*Task instructions:*
Rewrite the rows between the lines holding "left shoulder: (93, 791, 1)" and "left wrist: (1739, 631, -25)", inclusive, swapping "shoulder" for "shoulder joint" and leaving everything else unchanged. Return only those lines.

-------- Data to use

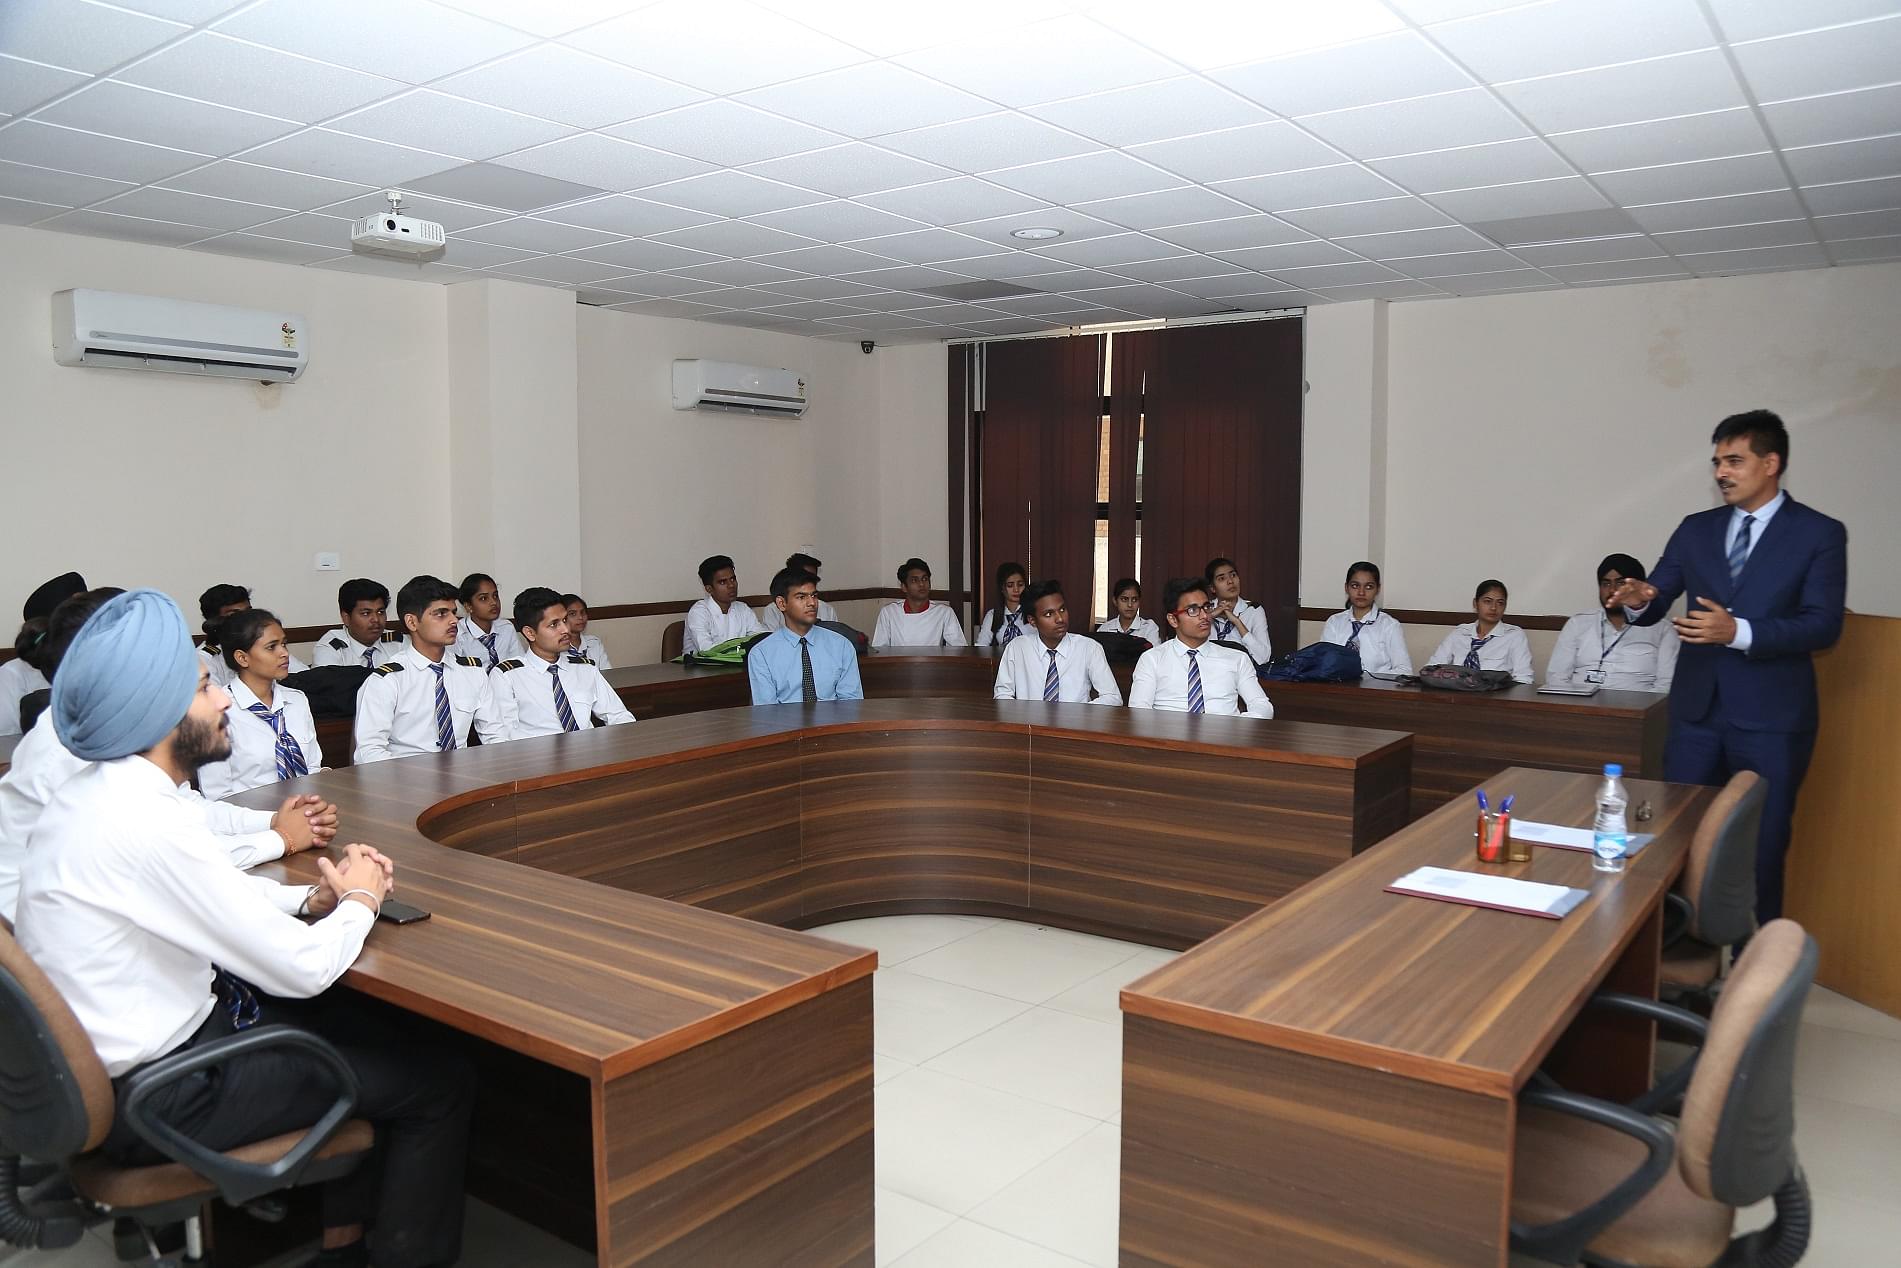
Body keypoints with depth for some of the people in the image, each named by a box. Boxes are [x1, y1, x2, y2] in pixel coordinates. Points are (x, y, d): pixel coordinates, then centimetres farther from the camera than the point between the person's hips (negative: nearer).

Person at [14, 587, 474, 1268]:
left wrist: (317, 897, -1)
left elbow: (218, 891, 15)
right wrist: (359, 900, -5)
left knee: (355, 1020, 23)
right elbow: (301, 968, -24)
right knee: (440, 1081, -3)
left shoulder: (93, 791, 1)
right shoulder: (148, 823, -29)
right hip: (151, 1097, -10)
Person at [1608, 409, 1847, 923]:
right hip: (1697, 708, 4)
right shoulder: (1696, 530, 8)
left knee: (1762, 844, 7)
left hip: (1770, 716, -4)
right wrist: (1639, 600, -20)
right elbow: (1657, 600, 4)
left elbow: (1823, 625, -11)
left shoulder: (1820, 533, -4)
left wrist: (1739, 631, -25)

----------------
-------- Data to use

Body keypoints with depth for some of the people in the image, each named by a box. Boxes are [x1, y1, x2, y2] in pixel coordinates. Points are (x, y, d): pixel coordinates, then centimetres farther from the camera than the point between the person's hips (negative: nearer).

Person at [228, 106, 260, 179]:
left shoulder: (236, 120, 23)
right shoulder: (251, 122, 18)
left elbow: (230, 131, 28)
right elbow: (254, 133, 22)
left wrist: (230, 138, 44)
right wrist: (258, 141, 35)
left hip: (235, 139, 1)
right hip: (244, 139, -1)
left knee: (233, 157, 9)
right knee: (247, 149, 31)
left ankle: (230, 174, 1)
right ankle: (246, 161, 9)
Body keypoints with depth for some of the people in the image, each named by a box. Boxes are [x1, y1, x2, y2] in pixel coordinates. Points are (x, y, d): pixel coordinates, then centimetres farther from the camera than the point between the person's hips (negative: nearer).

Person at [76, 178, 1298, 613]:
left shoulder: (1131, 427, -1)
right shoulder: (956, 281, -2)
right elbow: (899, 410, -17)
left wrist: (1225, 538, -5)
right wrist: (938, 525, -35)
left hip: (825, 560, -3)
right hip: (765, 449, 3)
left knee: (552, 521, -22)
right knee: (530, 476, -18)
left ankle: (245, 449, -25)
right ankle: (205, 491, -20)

----------------

*Task response:*
left shoulder joint: (93, 791, 1)
right shoulder joint: (148, 823, -29)
right hip: (151, 1097, -10)
Person at [1608, 409, 1847, 923]:
right hip: (1697, 708, 4)
right shoulder joint: (1696, 530, 8)
left knee: (1762, 844, 7)
left hip: (1770, 716, -4)
right wrist: (1639, 600, -20)
right elbow: (1657, 600, 4)
left elbow: (1823, 625, -11)
left shoulder joint: (1820, 533, -4)
left wrist: (1739, 631, -25)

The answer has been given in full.